When 19-year-old Daehaun White was released from jail in St. Louis, he was so overjoyed that he forgot to check in with a representative for the company EMASS, which straps black boxes with GPS monitoring onto the ankles of people on pretrial release.
Soon, White’s arrest on minor charges spiraled into a debt exceeding $800, all owed to a company that charges defendants $10 a day plus other excessive fees. The city of St. Louis offers defendants no hearing to determine whether they can pay fees for such onerous surveillance.
Over half of all pretrial service programs use video for people’s initial bail hearings! The audio and visual quality of the video is often low, such that defendants sometimes can’t even hear what’s going on at all. In some places, such as Philadelphia, a person’s public defender is only available to them via video, disabling them from having any private interaction with their counsel before or during arraignment and calling into question if defendants’ Sixth Amendment right to counsel is being met.

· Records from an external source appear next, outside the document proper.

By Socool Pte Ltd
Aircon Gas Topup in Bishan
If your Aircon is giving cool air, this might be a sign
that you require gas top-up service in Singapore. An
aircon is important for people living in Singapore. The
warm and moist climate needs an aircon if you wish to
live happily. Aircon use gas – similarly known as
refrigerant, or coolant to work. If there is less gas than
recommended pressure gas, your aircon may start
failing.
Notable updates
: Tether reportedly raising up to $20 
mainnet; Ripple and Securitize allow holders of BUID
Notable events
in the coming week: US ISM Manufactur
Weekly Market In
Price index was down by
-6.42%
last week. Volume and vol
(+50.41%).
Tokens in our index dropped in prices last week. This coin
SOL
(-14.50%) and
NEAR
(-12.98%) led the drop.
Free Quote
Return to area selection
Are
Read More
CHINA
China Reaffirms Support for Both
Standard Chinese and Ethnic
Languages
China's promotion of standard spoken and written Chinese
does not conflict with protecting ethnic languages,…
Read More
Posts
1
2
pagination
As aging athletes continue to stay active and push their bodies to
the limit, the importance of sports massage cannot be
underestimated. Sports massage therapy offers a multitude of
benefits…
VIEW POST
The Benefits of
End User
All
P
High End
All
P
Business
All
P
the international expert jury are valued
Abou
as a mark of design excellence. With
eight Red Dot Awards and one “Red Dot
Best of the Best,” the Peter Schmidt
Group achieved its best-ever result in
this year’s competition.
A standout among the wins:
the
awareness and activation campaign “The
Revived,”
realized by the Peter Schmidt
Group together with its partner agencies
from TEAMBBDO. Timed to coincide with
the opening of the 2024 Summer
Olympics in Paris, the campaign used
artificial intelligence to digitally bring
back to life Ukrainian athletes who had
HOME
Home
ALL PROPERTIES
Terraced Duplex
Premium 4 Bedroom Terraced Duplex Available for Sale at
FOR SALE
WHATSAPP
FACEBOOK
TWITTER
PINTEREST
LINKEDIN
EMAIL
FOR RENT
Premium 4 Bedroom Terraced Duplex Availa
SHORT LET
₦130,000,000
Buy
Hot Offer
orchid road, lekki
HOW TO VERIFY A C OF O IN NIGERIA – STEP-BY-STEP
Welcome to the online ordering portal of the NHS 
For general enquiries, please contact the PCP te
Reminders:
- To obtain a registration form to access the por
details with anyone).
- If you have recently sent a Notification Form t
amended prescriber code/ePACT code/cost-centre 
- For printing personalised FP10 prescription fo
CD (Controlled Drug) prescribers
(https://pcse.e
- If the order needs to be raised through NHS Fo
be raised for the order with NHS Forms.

The New York Times reported that a glitch that prevented East Baton Rouge Parish’s jury database from updating properly left over 150,000 people off the jury rolls: “Across the country, computer-reliant jury coordinators have for years confronted database problems that kept otherwise-eligible potential jurors from being called to the nation’s courthouses…Such systemic exclusions raise constitutional concerns and threaten the integrity of the jury system, legal experts said.” The Times provides a look into the legal, constitutional, and ethical questions that arise when algorithms or other technical systems malfunction, leading to real-life consequences for people (as always, experienced along the lines of race, class, gender, and more).